**Articolo**:
□ □ □ □ □ □ □

Macchine umane a Lampedusa

Lucidi e imparziali. I militari della Brigata Aosta sono stati protagonisti elle operazioni di soccorso a Lampedusa. In questa occasione hanno registrato un teatro di morte e orrore. Noi de ilcarrettinodelleidee abbiamo raccolto la testimonianza del colonnello Angelo Vesto di ritorno dall’isola di Lampedusa che ci ha accolto con la cortesia tipica del mondo militare e il profumo del caffè.

Intorno specchi, stemmi e anfibi sul parquet.

Freddo come un soldato fragile come un uomo. Quali sensazioni e stati d’animo ha vissuto l’uomo sotto la divisa?

Vivere in un contesto meridionale, e da soldato, e da uomo è qualcosa di eccezionale. L’ attività di controllo del territorio svolta dal 1992 con l operazione vespri siciliani, oggi con l’operazione strade sicure, ci ha permesso di stare a contatto con la gente, supportare le persone, per noi tutti è importante sentirsi ben voluti. Arrivai a Lampedusa domenica mattina, i miei soldati scaricavano le salme e mi allontanai, volevo rivedere la Lampedusa che conoscevo, ritrovai tanti visi noti e di altrettanti feci facilmente conoscenza. L’ isola conta 6.000 abitanti ed è abitata per un terzo, il resto è terreno roccioso. Dedito all’ esercito da sempre, credi d’essere abituato alla morte. In missione ne hai viste di cotte e di crude e la sofferenza è sofferenza sempre, non ha lingua, né razza, né religione, eppure confesso: quella domenica mattina in più di un occasione ho sentito la necessità di allontanarmi dal molo.

Sotto gli occhi miei e dei miei militari sono passate tutte le 350 salme vittime del naufragio, avevamo il compito di scaricare le motovedette e favorire l’operato della scientifica che effettuava il riconoscimento. Lì per forza di cose, stacchi la spina all’uomo e tiri fuori il soldato. L’uomo sente gli odori, percepisce le storie, il soldato opera in maniera meccanica, e così dev’essere. Il distacco regola non solo il nostro operato, anche quello dei vigili del fuoco, della croce rossa, della guardia di finanza come dei carabinieri, che hanno collaborato in maniera eccezionale per fronteggiare l’emergenza. Siamo addestrati a 360 gradi, sappiamo usare le armi e sappiamo dare supporto umanitario, laddove è necessario talvolta interviene l’uomo, talvolta il soldato.

La morte sta dentro una cerniera, ma come si affrontano i vivi? I superstiti, uomini, donne, bambini, sconfitti dal mare e dalla perdita dei propri cari.

Non ho avuto rapporto diretto coi superstiti, operavo lontano dal centro di accoglienza.

Ognuno di noi porta dentro cicatrici, dolori forti e vissuti particolari, ma credo fermamente che ogni uomo è una macchina. Una macchina studiata bene da chi l’ha creata capace di andare avanti e superare con forza e coraggio ogni tipo di situazione, se davvero lo vuole. Mi capitò di imbattermi in un gruppo di ragazzi superstiti del naufragio. Avrei voluto parlare del viaggio con loro. Non feci domande, nonostante fossero tutto sommato di buon umore. Chiacchierammo in inglese, li aiutai a ricaricare il telefonino e mi accorsi dai loro sguardi che forse stare li, avere a che fare con una realtà civile nettamente distante da quella da cui provenivano li aveva in qualche modo rasserenati; eppure quegli stessi occhi sere prima avevano visto cadere in mare i loro compagni di viaggio. Questo sabato tornerò a Lampedusa e ci tornerò con tutto un altro stato d’animo. Non troverò salme da recuperare ma bisognosi da aiutare. Mi da la forza di riattaccare la spina. Al mio fianco, psicologi e mediatori culturali supporteranno l’operato dei miei uomini.

□ □ □ □ □ □ □

**Elenco**:
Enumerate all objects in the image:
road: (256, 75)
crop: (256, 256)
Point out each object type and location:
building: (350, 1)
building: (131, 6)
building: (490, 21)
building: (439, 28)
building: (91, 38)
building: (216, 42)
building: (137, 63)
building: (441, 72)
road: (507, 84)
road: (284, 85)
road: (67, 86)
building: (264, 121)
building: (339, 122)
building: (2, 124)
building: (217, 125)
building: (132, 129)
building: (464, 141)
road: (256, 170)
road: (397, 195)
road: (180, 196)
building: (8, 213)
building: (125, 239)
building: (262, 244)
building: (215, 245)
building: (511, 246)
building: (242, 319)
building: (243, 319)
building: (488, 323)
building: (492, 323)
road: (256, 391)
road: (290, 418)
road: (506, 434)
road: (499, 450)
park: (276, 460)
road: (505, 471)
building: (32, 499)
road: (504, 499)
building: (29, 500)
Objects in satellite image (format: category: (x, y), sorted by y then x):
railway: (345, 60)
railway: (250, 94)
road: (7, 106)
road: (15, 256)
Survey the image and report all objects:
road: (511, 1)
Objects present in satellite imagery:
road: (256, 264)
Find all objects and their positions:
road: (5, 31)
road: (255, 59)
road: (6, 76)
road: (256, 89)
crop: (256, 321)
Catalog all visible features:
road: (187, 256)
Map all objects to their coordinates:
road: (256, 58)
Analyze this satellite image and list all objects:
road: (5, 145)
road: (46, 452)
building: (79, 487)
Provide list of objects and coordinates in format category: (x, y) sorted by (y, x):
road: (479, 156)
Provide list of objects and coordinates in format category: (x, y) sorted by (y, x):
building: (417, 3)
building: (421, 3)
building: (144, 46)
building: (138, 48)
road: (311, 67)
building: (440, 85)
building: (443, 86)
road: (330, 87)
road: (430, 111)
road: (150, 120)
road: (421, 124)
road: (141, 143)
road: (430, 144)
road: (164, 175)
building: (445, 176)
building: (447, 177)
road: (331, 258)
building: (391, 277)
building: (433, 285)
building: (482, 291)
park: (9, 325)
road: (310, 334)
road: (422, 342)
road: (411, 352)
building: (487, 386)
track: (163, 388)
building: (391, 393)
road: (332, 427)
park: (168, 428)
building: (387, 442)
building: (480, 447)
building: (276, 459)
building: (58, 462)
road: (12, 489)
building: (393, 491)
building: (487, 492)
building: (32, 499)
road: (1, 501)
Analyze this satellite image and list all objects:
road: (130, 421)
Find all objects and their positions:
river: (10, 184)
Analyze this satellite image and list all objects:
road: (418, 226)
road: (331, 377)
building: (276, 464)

□ □ □ □ □ □ □

**Compiti da svolgere**:
A) Trascrivi dall'articolo su Lampedusa il passo che va da "Lucidi e imparziali." fino a "anfibi sul parquet.", compreso.
B) Nell'articolo su Lampedusa, la frase che comincia con "Il distacco regola" nomina altri corpi oltre ai militari: elencali tutti.

**Soluzioni**:
A)
Lucidi e imparziali. I militari della Brigata Aosta sono stati protagonisti elle operazioni di soccorso a Lampedusa. In questa occasione hanno registrato un teatro di morte e orrore. Noi de ilcarrettinodelleidee abbiamo raccolto la testimonianza del colonnello Angelo Vesto di ritorno dall’isola di Lampedusa che ci ha accolto con la cortesia tipica del mondo militare e il profumo del caffè.

Intorno specchi, stemmi e anfibi sul parquet.

B)
- vigili del fuoco
- croce rossa
- guardia di finanza
- carabinieri